His incredible promotion was not based on his drive to be a success, but God honoring his willingness to be a servant wherever he was. In fact, I believe the reason Joseph went through so much suffering and learned humility as a servant was because of his future assignment as a world leader. He would never have been an effective leader until he first learned to serve.
Early in his life he was interested in titles and being promoted, but God put him in a place where he had to focus on serving those in authority over him. He not only fulfilled his assigned role and responsibility, but he went the second mile. During his time he learned not to serve to gain favor, but because it was the right thing to do – and God honored him by promoting him.
God will allow us, too, to experience brokenness and hard times so that we might be promoted to lead others and minister with a gracious, humble spirit.
The same principle holds true in the family unit: those with the most authority and responsibility should have the greatest servant’s heart. This means the father should be the most humble servant in the family. It means the eldest child seek to serve those that are younger.

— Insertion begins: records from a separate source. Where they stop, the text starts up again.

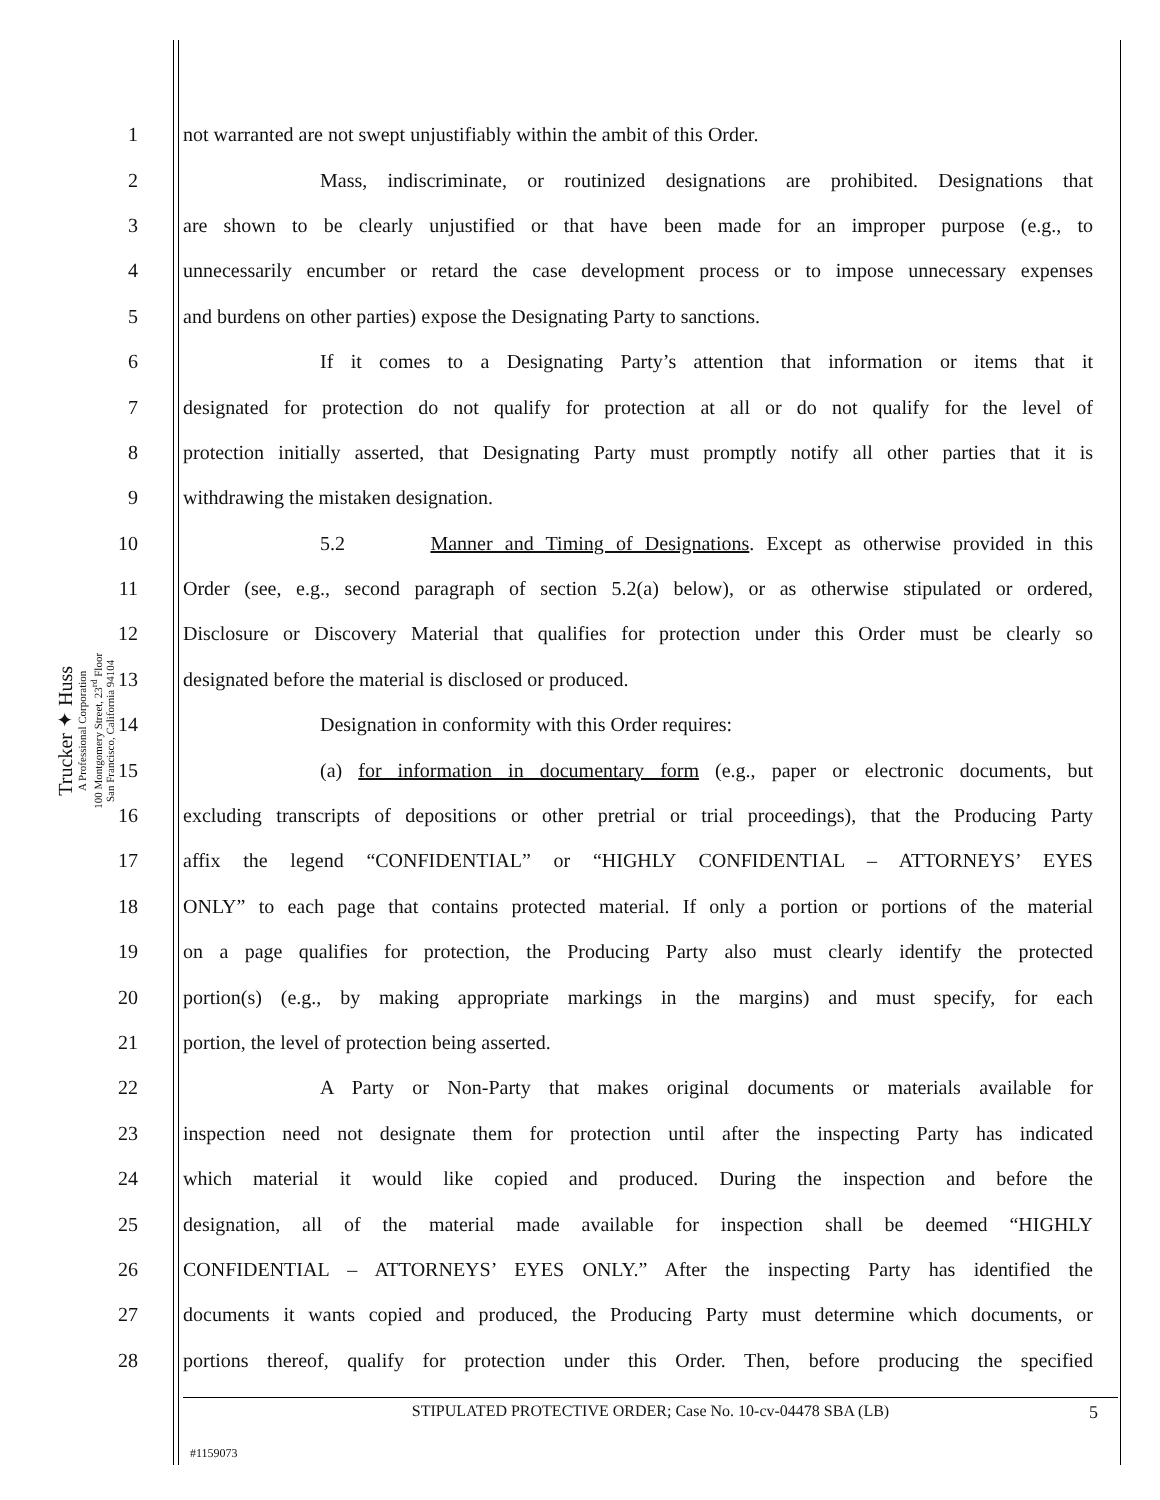Trucker ✦ Huss
A Professional Corporation
100 Montgomery Street, 23<sup>rd</sup> Floor
San Francisco, California 94104
1 not warranted are not swept unjustifiably within the ambit of this Order.
2 Mass, indiscriminate, or routinized designations are prohibited. Designations that
3 are shown to be clearly unjustified or that have been made for an improper purpose (e.g., to
4 unnecessarily encumber or retard the case development process or to impose unnecessary expenses
5 and burdens on other parties) expose the Designating Party to sanctions.
6 If it comes to a Designating Party’s attention that information or items that it
7 designated for protection do not qualify for protection at all or do not qualify for the level of
8 protection initially asserted, that Designating Party must promptly notify all other parties that it is
9 withdrawing the mistaken designation.
10 5.2 Manner and Timing of Designations. Except as otherwise provided in this
11 Order (see, e.g., second paragraph of section 5.2(a) below), or as otherwise stipulated or ordered,
12 Disclosure or Discovery Material that qualifies for protection under this Order must be clearly so
13 designated before the material is disclosed or produced.
14 Designation in conformity with this Order requires:
15 (a) for information in documentary form (e.g., paper or electronic documents, but
16 excluding transcripts of depositions or other pretrial or trial proceedings), that the Producing Party
17 affix the legend “CONFIDENTIAL” or “HIGHLY CONFIDENTIAL – ATTORNEYS’ EYES
18 ONLY” to each page that contains protected material. If only a portion or portions of the material
19 on a page qualifies for protection, the Producing Party also must clearly identify the protected
20 portion(s) (e.g., by making appropriate markings in the margins) and must specify, for each
21 portion, the level of protection being asserted.
22 A Party or Non-Party that makes original documents or materials available for
23 inspection need not designate them for protection until after the inspecting Party has indicated
24 which material it would like copied and produced. During the inspection and before the
25 designation, all of the material made available for inspection shall be deemed “HIGHLY
26 CONFIDENTIAL – ATTORNEYS’ EYES ONLY.” After the inspecting Party has identified the
27 documents it wants copied and produced, the Producing Party must determine which documents, or
28 portions thereof, qualify for protection under this Order. Then, before producing the specified
STIPULATED PROTECTIVE ORDER; Case No. 10-cv-04478 SBA (LB)
5
#1159073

Next to getting your children to Christ and living a life of truth is teaching them a genuine spirit of servanthood. This is more caught than taught. When the children see Dad serving Mom and looking for opportunities to help and care for the family, it makes an impression on them.
Those in leadership that follow this model of serving like Christ will always give more than they receive and love more than they are loved. Leadership is costly and much of the cost relates to unrequited giving.
God has called us to serve others and this should begin in our homes. It means that the best leader is the one that takes the initiative in serving. Let’s work at going first in serving our families this week.